Dr. Colin Campbell, Cornell University

Dr. Colin Campbell, Cornell University | Photo from Forksoverknives.com

I think we probably all know where I stand.  A plant-based diet has been great for me.  I feel healthy and energetic, and I eat every meal with a clear conscience.

Regardless of whether you agree with this “diet” (and I don’t mean that in the fad-diet sense, but in the way-of-life-diet sense), I encourage you to see the film, do a little research, talk to your doctor and decide on the best diet for you.  “Vegetarian” isn’t a bad word and “vegan” food can be just as delicious and satisfying as a hamburger or steak.  Just watch the film with an open mind.

And I try not to be preachy on this blog.  Everyone is entitled to their own opinions and their own diet and frankly, I don’t feel that I am qualified to convert anyone to vegetarianism or veganism.  I’m not a doctor or a nutritionist.  All I can do is give my opinion and my experience, and let the experts do the talking.

And this documentary is the experts talking.

Check out the trailer:

I also want to point out that this film is produced by John Corry, my uncle’s brother.  And my cousin, Ian Corry, worked as a camera operator on the sequences featuring Joey Aucoin (the landscaping company owner with high cholesterol and diabetes).  Check out some of Ian’s other work here.
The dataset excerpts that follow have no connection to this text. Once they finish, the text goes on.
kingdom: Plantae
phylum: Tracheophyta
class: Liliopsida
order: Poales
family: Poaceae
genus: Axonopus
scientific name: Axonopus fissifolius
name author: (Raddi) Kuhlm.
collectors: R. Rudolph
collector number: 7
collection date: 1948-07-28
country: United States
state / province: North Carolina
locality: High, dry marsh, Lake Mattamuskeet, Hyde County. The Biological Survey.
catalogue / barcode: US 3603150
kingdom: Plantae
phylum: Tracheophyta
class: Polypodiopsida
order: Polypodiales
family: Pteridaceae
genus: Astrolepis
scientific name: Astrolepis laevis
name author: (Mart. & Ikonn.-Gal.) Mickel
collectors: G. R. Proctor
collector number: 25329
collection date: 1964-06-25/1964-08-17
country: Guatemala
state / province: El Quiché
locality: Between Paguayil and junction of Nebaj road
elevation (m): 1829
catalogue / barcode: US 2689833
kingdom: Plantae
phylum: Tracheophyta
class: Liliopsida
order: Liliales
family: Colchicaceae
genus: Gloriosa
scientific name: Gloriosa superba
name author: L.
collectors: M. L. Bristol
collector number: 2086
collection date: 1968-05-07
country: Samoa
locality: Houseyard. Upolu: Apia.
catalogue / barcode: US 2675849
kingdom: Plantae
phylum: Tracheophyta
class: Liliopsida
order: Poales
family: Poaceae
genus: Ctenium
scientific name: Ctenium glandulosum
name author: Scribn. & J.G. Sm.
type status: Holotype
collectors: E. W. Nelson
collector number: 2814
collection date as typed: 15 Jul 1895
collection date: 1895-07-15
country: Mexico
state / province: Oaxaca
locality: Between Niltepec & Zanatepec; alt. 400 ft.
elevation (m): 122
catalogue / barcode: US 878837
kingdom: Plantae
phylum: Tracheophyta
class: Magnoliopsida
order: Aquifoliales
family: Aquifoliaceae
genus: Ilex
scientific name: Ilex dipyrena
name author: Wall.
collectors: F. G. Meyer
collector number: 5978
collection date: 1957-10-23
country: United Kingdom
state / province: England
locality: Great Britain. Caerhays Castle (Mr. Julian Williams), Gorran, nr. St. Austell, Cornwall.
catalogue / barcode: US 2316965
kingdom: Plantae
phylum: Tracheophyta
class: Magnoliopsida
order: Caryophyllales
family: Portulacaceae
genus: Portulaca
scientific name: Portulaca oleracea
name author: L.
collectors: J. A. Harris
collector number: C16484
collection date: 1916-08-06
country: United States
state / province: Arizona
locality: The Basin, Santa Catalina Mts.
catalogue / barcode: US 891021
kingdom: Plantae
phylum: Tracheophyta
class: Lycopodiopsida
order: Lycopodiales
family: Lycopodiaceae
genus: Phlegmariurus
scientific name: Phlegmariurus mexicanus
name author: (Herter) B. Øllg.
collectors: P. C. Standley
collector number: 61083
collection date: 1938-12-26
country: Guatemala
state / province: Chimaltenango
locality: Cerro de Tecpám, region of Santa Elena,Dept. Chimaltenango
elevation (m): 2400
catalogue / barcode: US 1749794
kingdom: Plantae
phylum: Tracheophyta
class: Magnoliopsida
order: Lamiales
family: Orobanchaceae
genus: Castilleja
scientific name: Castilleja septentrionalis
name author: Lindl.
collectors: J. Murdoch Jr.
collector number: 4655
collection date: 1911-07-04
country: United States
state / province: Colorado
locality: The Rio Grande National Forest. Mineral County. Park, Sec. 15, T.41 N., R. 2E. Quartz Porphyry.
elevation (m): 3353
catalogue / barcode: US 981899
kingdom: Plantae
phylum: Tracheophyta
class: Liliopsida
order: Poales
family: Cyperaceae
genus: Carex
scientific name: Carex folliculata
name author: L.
Dr. Oz, well-respected daytime doctor to the masses, recently spent a whole show praising and interviewing the creators of Forks Over Knives and the doctors who have spent their lives researching the benefits of a plant-based diet.  The first few minutes of the show are up on Youtube, but you’ll have to dig a little further to find the rest if you missed it on the telly.